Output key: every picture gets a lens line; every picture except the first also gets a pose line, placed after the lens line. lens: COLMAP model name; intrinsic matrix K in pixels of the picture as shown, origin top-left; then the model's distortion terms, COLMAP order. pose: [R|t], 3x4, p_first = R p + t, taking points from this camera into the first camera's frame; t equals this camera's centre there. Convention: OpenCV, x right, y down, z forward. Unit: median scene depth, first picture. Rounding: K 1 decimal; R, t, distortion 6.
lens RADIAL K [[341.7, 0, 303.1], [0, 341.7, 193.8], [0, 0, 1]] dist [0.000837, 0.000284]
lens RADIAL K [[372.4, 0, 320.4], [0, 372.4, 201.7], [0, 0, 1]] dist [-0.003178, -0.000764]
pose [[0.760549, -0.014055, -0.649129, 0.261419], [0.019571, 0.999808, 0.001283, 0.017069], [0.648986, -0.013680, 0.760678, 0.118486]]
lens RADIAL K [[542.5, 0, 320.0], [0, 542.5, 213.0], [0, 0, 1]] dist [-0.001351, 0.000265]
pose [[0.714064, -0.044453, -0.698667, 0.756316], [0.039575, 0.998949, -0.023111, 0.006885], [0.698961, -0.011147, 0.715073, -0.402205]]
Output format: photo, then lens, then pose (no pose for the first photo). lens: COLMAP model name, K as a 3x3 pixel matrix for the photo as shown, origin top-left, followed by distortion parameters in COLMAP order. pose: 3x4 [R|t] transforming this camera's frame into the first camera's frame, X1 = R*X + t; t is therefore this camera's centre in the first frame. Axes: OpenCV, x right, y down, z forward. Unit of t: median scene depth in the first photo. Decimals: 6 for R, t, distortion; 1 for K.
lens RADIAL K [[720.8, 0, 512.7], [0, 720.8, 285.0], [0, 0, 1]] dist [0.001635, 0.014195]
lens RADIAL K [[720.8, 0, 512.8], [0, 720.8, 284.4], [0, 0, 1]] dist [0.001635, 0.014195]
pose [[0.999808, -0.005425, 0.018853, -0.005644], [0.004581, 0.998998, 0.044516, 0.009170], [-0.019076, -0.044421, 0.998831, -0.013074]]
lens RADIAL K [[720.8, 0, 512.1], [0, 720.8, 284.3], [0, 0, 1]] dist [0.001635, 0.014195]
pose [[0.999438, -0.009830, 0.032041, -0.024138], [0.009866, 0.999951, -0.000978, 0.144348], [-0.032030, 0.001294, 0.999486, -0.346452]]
----------------------------------------
**WORK ORDER**
Rewrite the items from the start through the line containing "-0.011147, 0.715073, -0.402205]]", changing "Rounding" to "Precision" and leaving everything else unchanged. Give only those lines.

**SOLUTION FOR THIS PROBLEM**
Output key: every picture gets a lens line; every picture except the first also gets a pose line, placed after the lens line. lens: COLMAP model name; intrinsic matrix K in pixels of the picture as shown, origin top-left; then the model's distortion terms, COLMAP order. pose: [R|t], 3x4, p_first = R p + t, taking points from this camera into the first camera's frame; t equals this camera's centre there. Convention: OpenCV, x right, y down, z forward. Unit: median scene depth, first picture. Precision: K 1 decimal; R, t, distortion 6.
lens RADIAL K [[341.7, 0, 303.1], [0, 341.7, 193.8], [0, 0, 1]] dist [0.000837, 0.000284]
lens RADIAL K [[372.4, 0, 320.4], [0, 372.4, 201.7], [0, 0, 1]] dist [-0.003178, -0.000764]
pose [[0.760549, -0.014055, -0.649129, 0.261419], [0.019571, 0.999808, 0.001283, 0.017069], [0.648986, -0.013680, 0.760678, 0.118486]]
lens RADIAL K [[542.5, 0, 320.0], [0, 542.5, 213.0], [0, 0, 1]] dist [-0.001351, 0.000265]
pose [[0.714064, -0.044453, -0.698667, 0.756316], [0.039575, 0.998949, -0.023111, 0.006885], [0.698961, -0.011147, 0.715073, -0.402205]]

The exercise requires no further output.